| Activity |
Provide only the number of lines in the data below that contain the string "Table".

| Provided data |
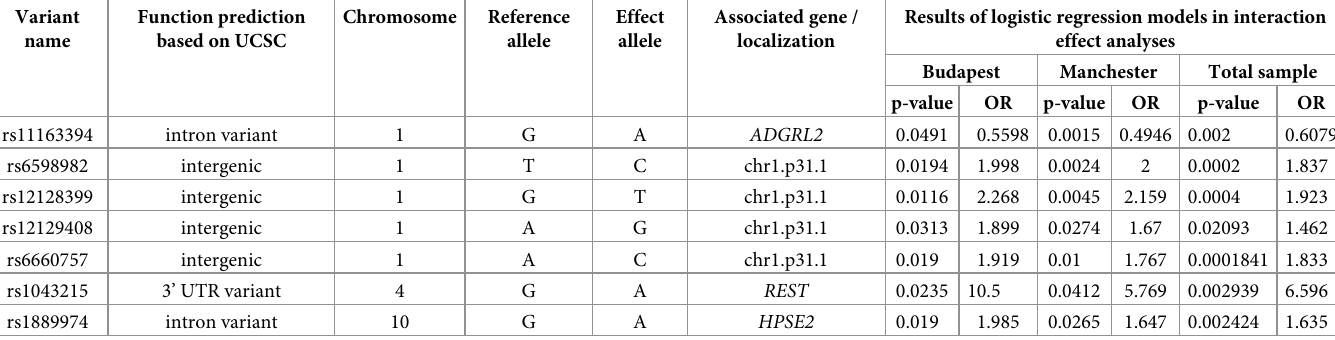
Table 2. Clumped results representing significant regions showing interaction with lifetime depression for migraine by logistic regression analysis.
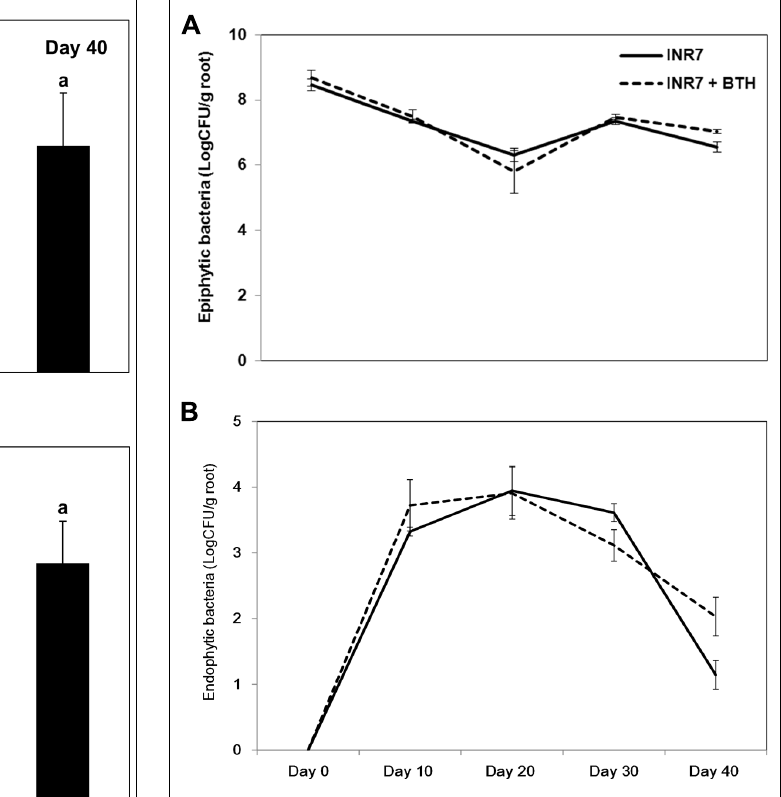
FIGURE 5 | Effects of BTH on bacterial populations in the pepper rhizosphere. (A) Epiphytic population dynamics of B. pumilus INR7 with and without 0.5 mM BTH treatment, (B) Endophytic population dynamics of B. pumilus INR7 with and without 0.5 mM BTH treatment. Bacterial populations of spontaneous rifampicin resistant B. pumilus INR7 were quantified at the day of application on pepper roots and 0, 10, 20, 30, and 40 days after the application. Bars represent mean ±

* * *

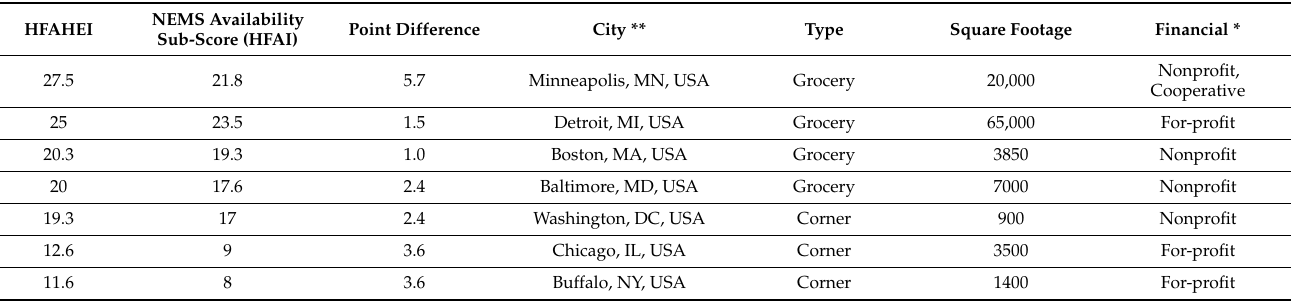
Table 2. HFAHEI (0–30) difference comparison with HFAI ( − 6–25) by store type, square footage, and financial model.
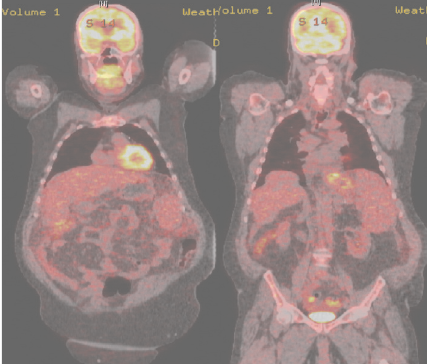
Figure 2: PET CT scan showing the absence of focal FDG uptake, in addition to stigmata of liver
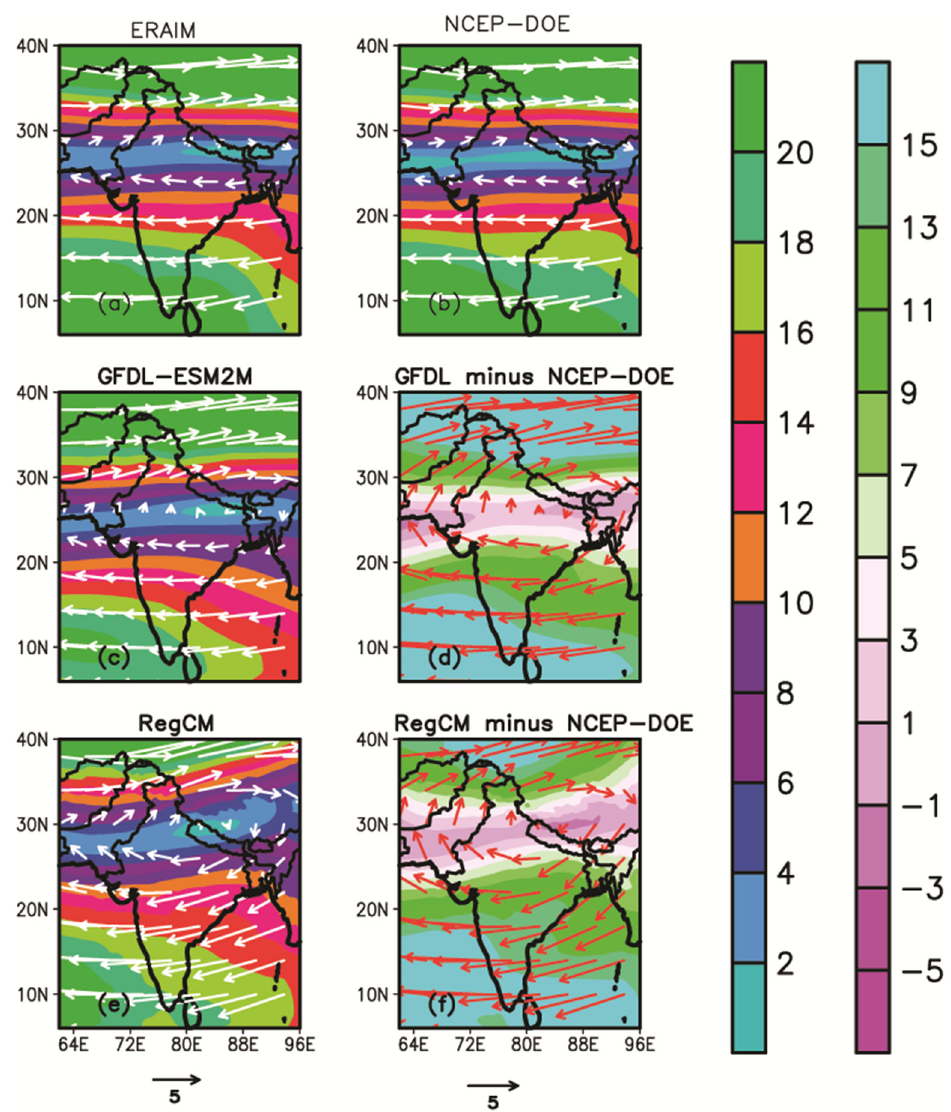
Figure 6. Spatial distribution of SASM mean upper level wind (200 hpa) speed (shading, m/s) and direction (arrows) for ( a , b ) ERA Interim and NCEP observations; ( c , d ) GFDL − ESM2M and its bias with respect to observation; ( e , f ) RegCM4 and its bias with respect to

| Completed task |
2